You can’t find your keys or you forget an appointment. For many people in middle age or older, simple acts of forgetfulness like these are scary because they raise the specter of Alzheimer’s disease.
But Alzheimer’s is not the only health issue that can lead to forgetfulness, which is often treatable if you know the cause, according to the National Institute on Aging. Memory loss can happen at any age and for a number of reasons.
“Patients might experience memory loss and describe their symptoms similarly, but a doctor can tease apart what parts of the brain are affected,” says Seth Gale, MD, a neurologist at Brigham and Women’s Hospital in Boston.
He points out things like polypharmacy (taking several medications), significant depression, and poor sleep that can lead to memory complaints. “When you drill down and find out what is actually happening with brain function, you can reassure someone. They have the capacity to learn and store information but because of their overloaded mental resources, they are having trouble,” says Dr. Gale.
Talk with your doctor about concerns you may have about your memory, so the condition responsible for your symptoms can be addressed. Discussing your symptoms and taking various tests, possibly including an MRI, may help your doctor determine what is affecting your memory, Gale says.
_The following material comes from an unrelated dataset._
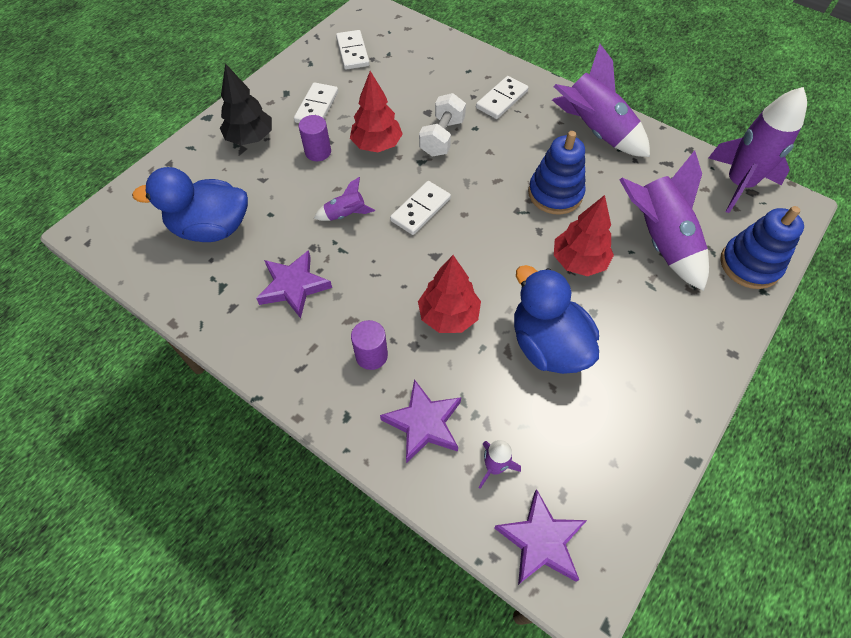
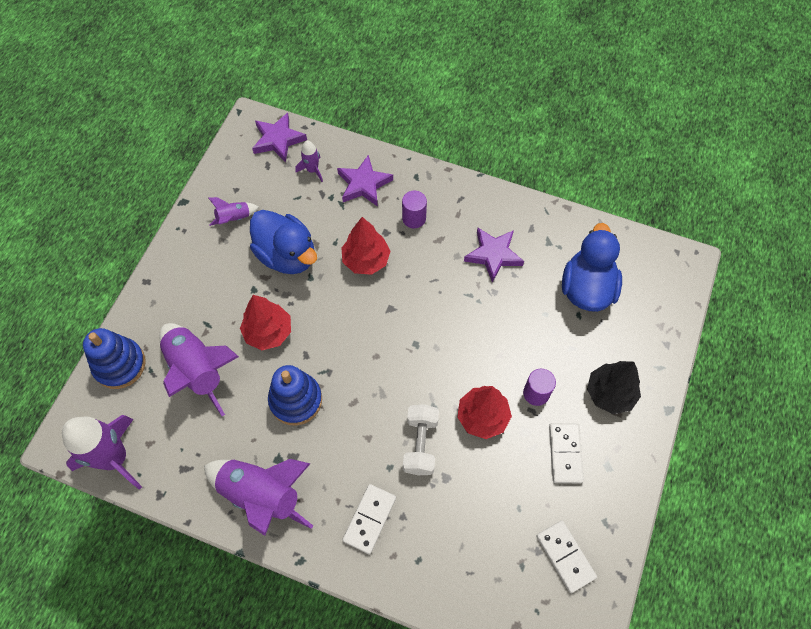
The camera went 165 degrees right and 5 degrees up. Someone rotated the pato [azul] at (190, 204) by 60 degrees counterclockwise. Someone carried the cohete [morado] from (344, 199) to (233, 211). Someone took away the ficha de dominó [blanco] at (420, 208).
In some cases, one or more of the following issues could play a role.
1. Sleep Apnea
This common but treatable sleep disorder causes breathing to stop briefly and frequently throughout the night. It is linked to memory loss and dementia, according to Constantine Lyketsos, MD, director of the Memory and Alzheimer’s Treatment Center at Johns Hopkins Medicine and professor and chair of psychiatry at Johns Hopkins Bayview. You might have sleep apnea if you wake up with a headache and have daytime fatigue — or if your partner complains of loud snoring.
When not treated, sleep apnea affects spatial navigational memory, found a study published in The Journal of Neuroscience. This type of memory includes being able to remember directions or where you put things like your keys. The research suggests that deep sleep, also known as rapid eye movement (REM) sleep, plays an important role in memory.
One explanation is that for people with sleep apnea, oxygen delivery to the brain is interrupted several hundred times during the night, explains Dr. Lyketsos. “The brain is stressed, so people wake up,” he says. The injury sleep apnea causes can show up as a variety of memory loss symptoms, he adds.